# Task inputs
....................
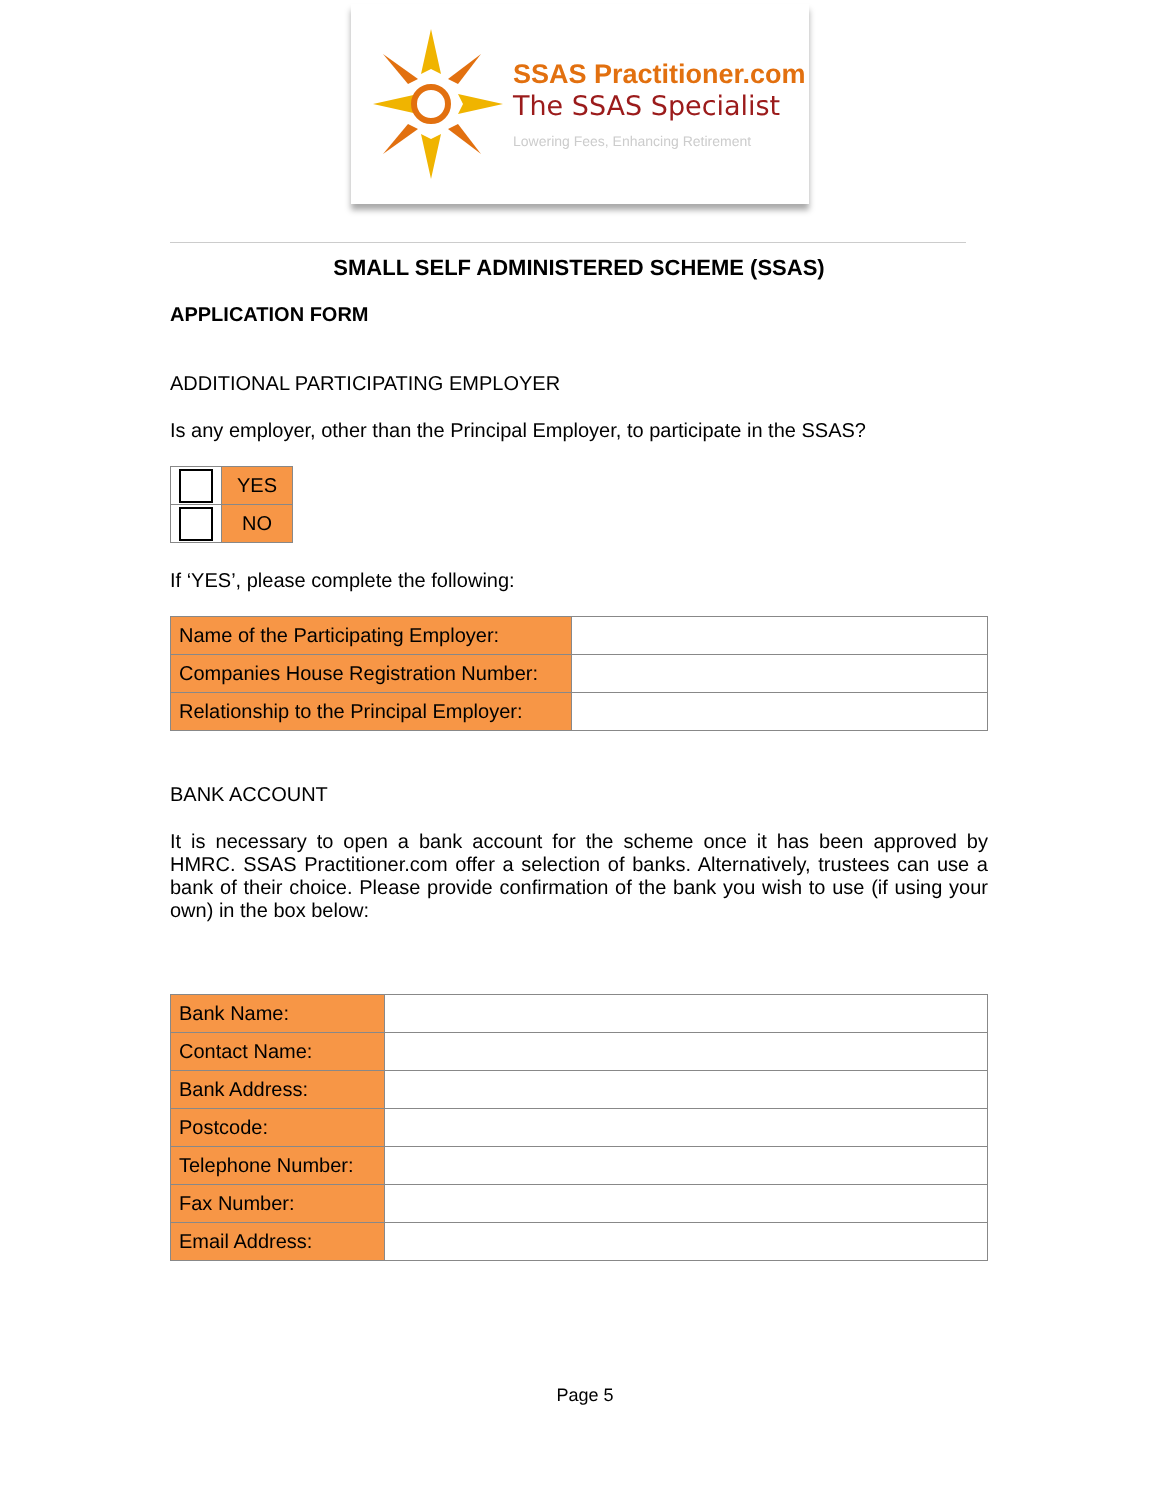SSAS Practitioner.com
The SSAS Specialist
Lowering Fees, Enhancing Retirement
SMALL SELF ADMINISTERED SCHEME (SSAS)
APPLICATION FORM
ADDITIONAL PARTICIPATING EMPLOYER
Is any employer, other than the Principal Employer, to participate in the SSAS?
| | YES |
| | NO |
If ‘YES’, please complete the following:
| Name of the Participating Employer: | |
| Companies House Registration Number: | |
| Relationship to the Principal Employer: | |
BANK ACCOUNT
It is necessary to open a bank account for the scheme once it has been approved by HMRC. SSAS Practitioner.com offer a selection of banks. Alternatively, trustees can use a bank of their choice. Please provide confirmation of the bank you wish to use (if using your own) in the box below:
| Bank Name: | |
| Contact Name: | |
| Bank Address: | |
| Postcode: | |
| Telephone Number: | |
| Fax Number: | |
| Email Address: | |
Page 5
....................
# Your goal
Your copy should repeat each entry above exactly but contain no pictures.

# Response box
SSAS Practitioner.com
The SSAS Specialist
Lowering Fees, Enhancing Retirement
SMALL SELF ADMINISTERED SCHEME (SSAS)
APPLICATION FORM
ADDITIONAL PARTICIPATING EMPLOYER
Is any employer, other than the Principal Employer, to participate in the SSAS?
| | YES |
| | NO |
If ‘YES’, please complete the following:
| Name of the Participating Employer: | |
| Companies House Registration Number: | |
| Relationship to the Principal Employer: | |
BANK ACCOUNT
It is necessary to open a bank account for the scheme once it has been approved by HMRC. SSAS Practitioner.com offer a selection of banks. Alternatively, trustees can use a bank of their choice. Please provide confirmation of the bank you wish to use (if using your own) in the box below:
| Bank Name: | |
| Contact Name: | |
| Bank Address: | |
| Postcode: | |
| Telephone Number: | |
| Fax Number: | |
| Email Address: | |
Page 5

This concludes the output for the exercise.